The comments follow a Globe and Mail story about Sylvia de Vries, who despite having an enormous tumour and fluid totalling 18 kilograms, could not obtain timely treatment in Canada. The Windsor, Ont., woman went to Pontiac, Mich., where a surgeon excised the tumour - 35 centimetres at its longest - along with her ovaries, appendix, Fallopian tubes, uterus and cervix. As well, 13 litres of fluid were drained during the October, 2006, operation.

Had she waited two weeks for treatment, Ms. de Vries would have faced potential multiorgan failure, rendering her unstable for surgery, wrote Michael L. Hicks, who performed the operation.

To pay for the $60,000 worth of treatment, Ms. de Vries drained her savings, maxed out her credit cards, took out a line of credit and relied on friends who threw a spaghetti-dinner fundraiser that brought in $11,125.

The Ontario Health Insurance Plan would not pay for her ovarian cancer treatment, because she did not fill out the prior approval form before receiving out-of-country care. OHIP also says no medical documentation was submitted that indicated that a delay in obtaining the service in Ontario would result in death or medically significant, irreversible tissue damage.

Figures obtained yesterday reveal the number of patients approved for out-of-country care has nearly tripled over the past five years.

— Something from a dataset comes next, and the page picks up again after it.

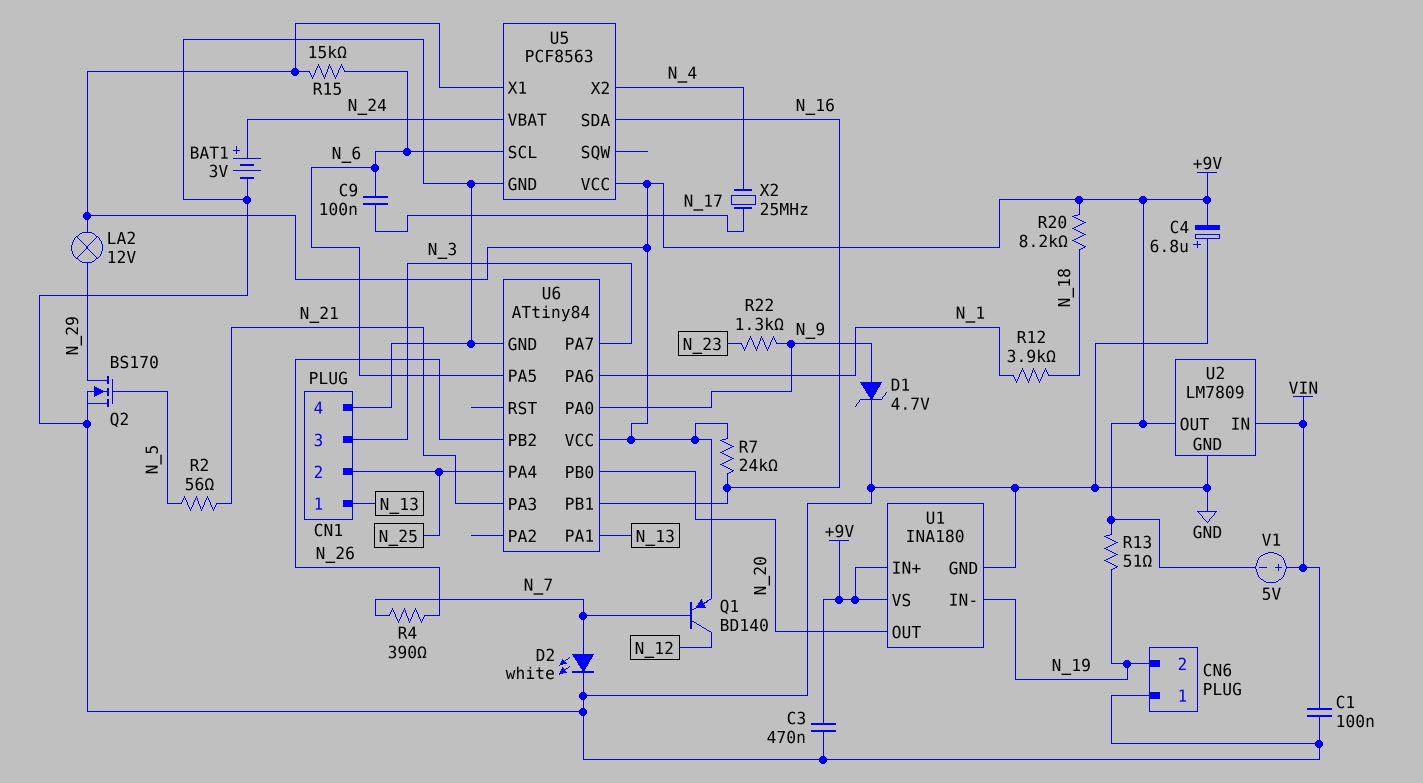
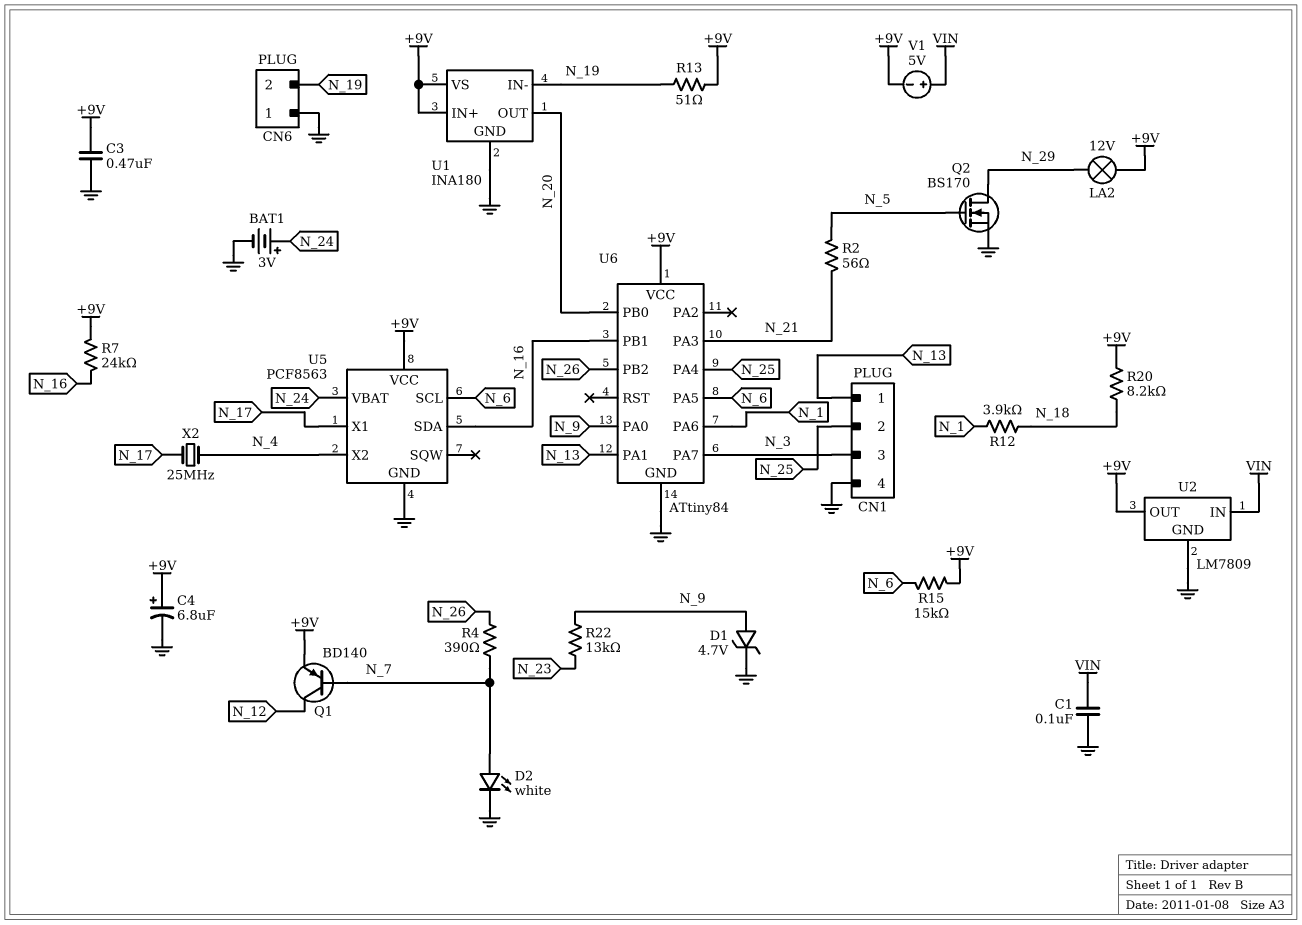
C4: 6.8uF (plus GND, minus +9V) -> 6.8uF (plus +9V, minus GND)
C9: 100nF (N_6, N_17) -> none
R22: 1.3k (N_9, N_23) -> 13k (N_9, N_23)
U5 pin X1: +9V -> N_17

In fiscal 2002-2003, there were 2,083 patients approved for out-of-country care. Since April, 2007, a total of 6,132 patients have had their treatment approved, according to Health Ministry spokeswoman Joanne Woodward Fraser. (Those numbers do not include the referrals of emergency neurosurgery and cardiac patients sent to the U.S. for care.)

The number of people denied out-of-country treatments has also increased, though not nearly as much. In fiscal 2002-2003, 225 patients were denied funding through the program, compared with fiscal 2007, in which 388 patients have so far been denied.

To have an out-of-country treatment approved, the procedure must not be one performed in Ontario, cannot be experimental and should be deemed medically appropriate. However, patients can have out-of-country treatment funded even if it is available in Ontario so long as there is a delay that would cause irreversible tissue damage or death. Part of the form must be filled out by the patient's physician.

Yesterday, Progressive Conservative health critic Elizabeth Witmer called on the Health Minister to review the case of the ovarian cancer patient.

"They need to look at some of the extenuating circumstances and if it's deemed to be warranted, I think they have to recognize some of the challenges she faced," Ms. Witmer said in an interview. "... They need to very seriously review the situation."

Also yesterday, lawyer Kate Sellar, who represents Ms. de Vries, said the Health Minister's sympathy is not enough.

"Ms. de Vries can show that she meets the medical requirements for treatment in the U.S., but wasn't able to comply with all of OHIP's processes and procedures," Ms. Sellar wrote in an e-mail. "The minister should step in and make sure she doesn't pay for her choices with her life savings."

Ms. de Vries had bounced around the Ontario health-care system before a U.S. physician diagnosed her with ovarian cancer. He operated on her four days later.

"It's ludicrous," Ms. de Vries said yesterday. "Where's the judgment and the integrity in all of this?... I'm disappointed with the bureaucracy of it all."